Merge pull request #351 from VinciGit00/faiss_integration

Faiss integration
2026-06-23 21:00:30 +08:00 · 2024-06-11 23:15:23 +02:00 · 2024-06-11 23:15:23 +02:00 · 589da1d695
commit 589da1d695
parent fa951b4c8b edddb682d0
5 changed files with 29 additions and 6 deletions
--- a/.gitignore
+++ b/.gitignore
@ -23,6 +23,7 @@ docs/source/_static/
 venv/
 .venv/
 .vscode/
+.conda/

 # exclude pdf, mp3
 *.pdf
@ -38,3 +39,6 @@ lib/
 *.html
 .idea

+# extras
+cache/
+run_smart_scraper.py
--- a/docs/source/scrapers/graph_config.rst
+++ b/docs/source/scrapers/graph_config.rst
@ -13,6 +13,7 @@ Some interesting ones are:
 - `loader_kwargs`: A dictionary with additional parameters to be passed to the `Loader` class, such as `proxy`.
 - `burr_kwargs`: A dictionary with additional parameters to enable `Burr` graphical user interface.
 - `max_images`: The maximum number of images to be analyzed.
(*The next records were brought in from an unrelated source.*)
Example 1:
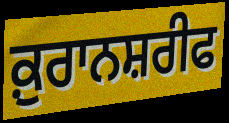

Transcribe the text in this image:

ਕ਼ੁਰਾਨਸ਼ਰੀਫ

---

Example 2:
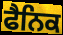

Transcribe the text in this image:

ਫੈਨਿਕ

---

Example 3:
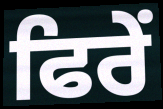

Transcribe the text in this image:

ਫਿਰੇਂ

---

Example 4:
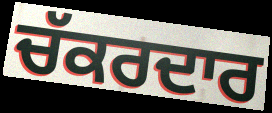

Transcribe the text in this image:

ਚੱਕਰਦਾਰ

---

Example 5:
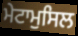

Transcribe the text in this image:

ਮੇਟਾਮੁਸਿਲ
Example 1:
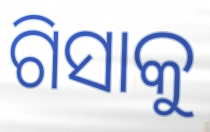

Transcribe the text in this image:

ଗିସାକୁ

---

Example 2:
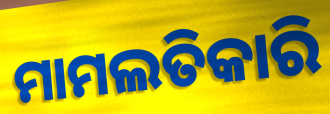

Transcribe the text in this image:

ମାମଲତିକାରି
Useful in `OmniScraperGraph` and `OmniSearchGraph`.
+- `cache_path`: The path where the cache files will be saved. If already exists, the cache will be loaded from this path.

 .. _Burr:

--- a/requirements-dev.txt
+++ b/requirements-dev.txt
@ -1,4 +1,4 @@
 sphinx==7.1.2
 furo==2024.5.6
 pytest==8.0.0
-burr[start]==0.19.1
+burr[start]==0.22.1
--- a/scrapegraphai/graphs/abstract_graph.py
+++ b/scrapegraphai/graphs/abstract_graph.py
@ -78,6 +78,7 @@ class AbstractGraph(ABC):
        self.headless = True if config is None else config.get(
            "headless", True)
        self.loader_kwargs = config.get("loader_kwargs", {})
+        self.cache_path = config.get("cache_path", False)
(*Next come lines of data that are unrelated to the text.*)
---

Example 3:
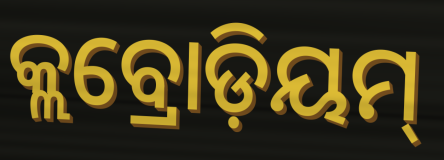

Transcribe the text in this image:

କ୍ଲବ୍ରୋଡ଼ିୟମ୍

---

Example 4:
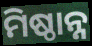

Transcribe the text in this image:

ମିଷ୍ଠାନ୍ନ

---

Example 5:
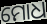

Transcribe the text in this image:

        # Create the graph
        self.graph = self._create_graph()
@ -93,15 +94,13 @@ class AbstractGraph(ABC):
        else:
            set_verbosity_warning()

-        self.headless = True if config is None else config.get("headless", True)
-        self.loader_kwargs = config.get("loader_kwargs", {})
-
        common_params = {
            "headless": self.headless,
            "verbose": self.verbose,
            "loader_kwargs": self.loader_kwargs,
            "llm_model": self.llm_model,
-            "embedder_model": self.embedder_model
+            "embedder_model": self.embedder_model,
+            "cache_path": self.cache_path,
            }
       
        self.set_common_params(common_params, overwrite=False)
--- a/scrapegraphai/nodes/rag_node.py
+++ b/scrapegraphai/nodes/rag_node.py
@ -3,6 +3,7 @@ RAGNode Module
 """

 from typing import List, Optional
+import os

 from langchain.docstore.document import Document
 from langchain.retrievers import ContextualCompressionRetriever
@ -50,6 +51,7 @@ class RAGNode(BaseNode):
        self.verbose = (
            False if node_config is None else node_config.get("verbose", False)
        )
+        self.cache_path = node_config.get("cache_path", False)

    def execute(self, state: dict) -> dict:
        """
@ -98,7 +100,24 @@ class RAGNode(BaseNode):
        )
        embeddings = self.embedder_model

-        retriever = FAISS.from_documents(chunked_docs, embeddings).as_retriever()
+        folder_name = self.node_config.get("cache_path", "cache")
+
+        if self.node_config.get("cache_path", False) and not os.path.exists(folder_name):
+            index = FAISS.from_documents(chunked_docs, embeddings)
+            os.makedirs(folder_name)
+            index.save_local(folder_name)
+            self.logger.info("--- (indexes saved to cache) ---")
+
+        elif self.node_config.get("cache_path", False) and os.path.exists(folder_name):
+            index = FAISS.load_local(folder_path=folder_name,
+                                     embeddings=embeddings,
+                                     allow_dangerous_deserialization=True)
+            self.logger.info("--- (indexes loaded from cache) ---")
+
+        else:
+            index = FAISS.from_documents(chunked_docs, embeddings)
+
+        retriever = index.as_retriever()

        redundant_filter = EmbeddingsRedundantFilter(embeddings=embeddings)
        # similarity_threshold could be set, now k=20